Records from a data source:
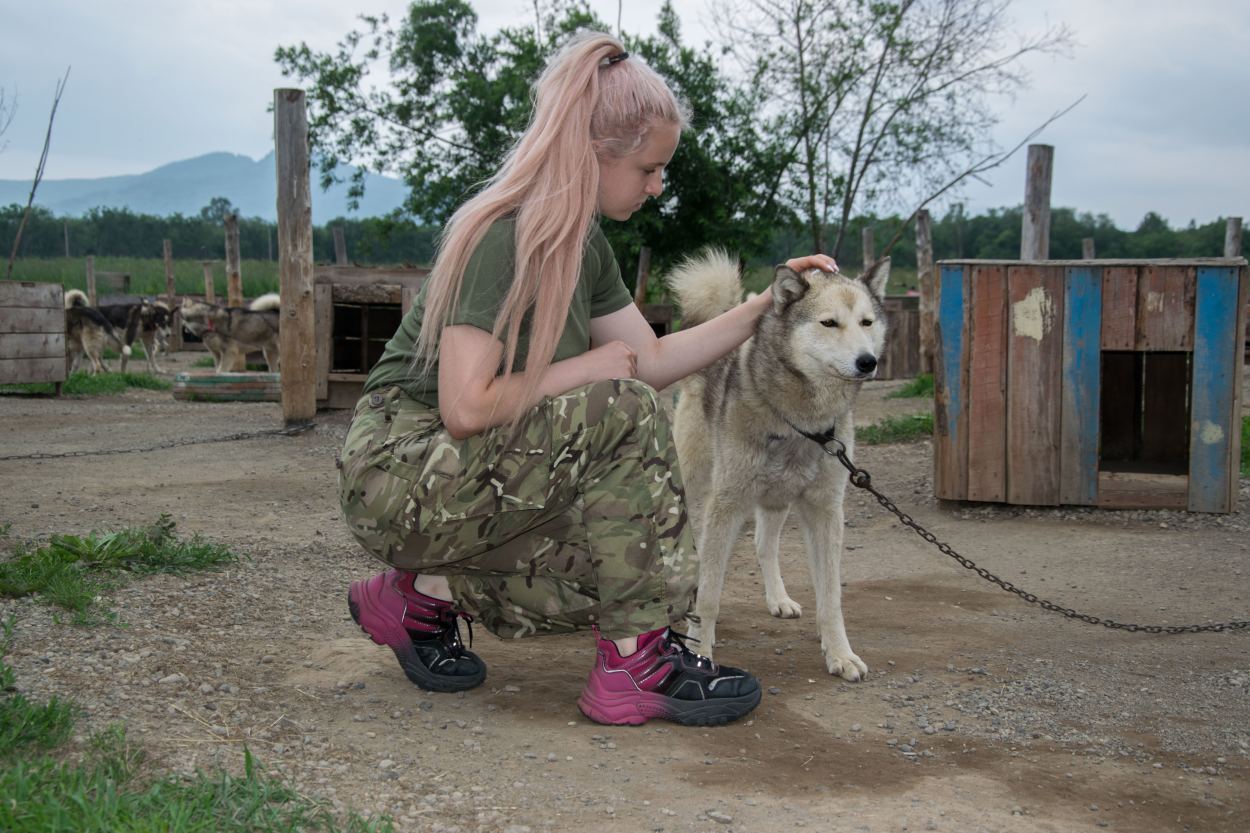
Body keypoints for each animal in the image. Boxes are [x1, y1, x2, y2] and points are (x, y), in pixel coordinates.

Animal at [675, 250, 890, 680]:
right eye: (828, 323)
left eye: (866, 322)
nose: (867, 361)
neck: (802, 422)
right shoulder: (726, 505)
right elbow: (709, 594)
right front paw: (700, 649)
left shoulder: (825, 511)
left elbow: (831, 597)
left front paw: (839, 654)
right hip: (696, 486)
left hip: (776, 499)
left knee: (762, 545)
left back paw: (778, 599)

* _Required work_:
Word for word, restate the records above and drop the pictures.

* _Written response_:
Body keypoints for each animal in the image. Boxes are [x1, y1, x2, y2] and points are (x, y), in pixel coordinates.

Animal at [675, 250, 890, 680]:
right eye: (828, 323)
left eye: (866, 322)
nose: (867, 361)
neck: (802, 422)
right shoulder: (726, 505)
right elbow: (709, 594)
right front paw: (700, 649)
left shoulder: (825, 511)
left elbow: (831, 597)
left front paw: (839, 654)
right hip: (696, 486)
left hip: (776, 499)
left knee: (762, 545)
left back paw: (778, 599)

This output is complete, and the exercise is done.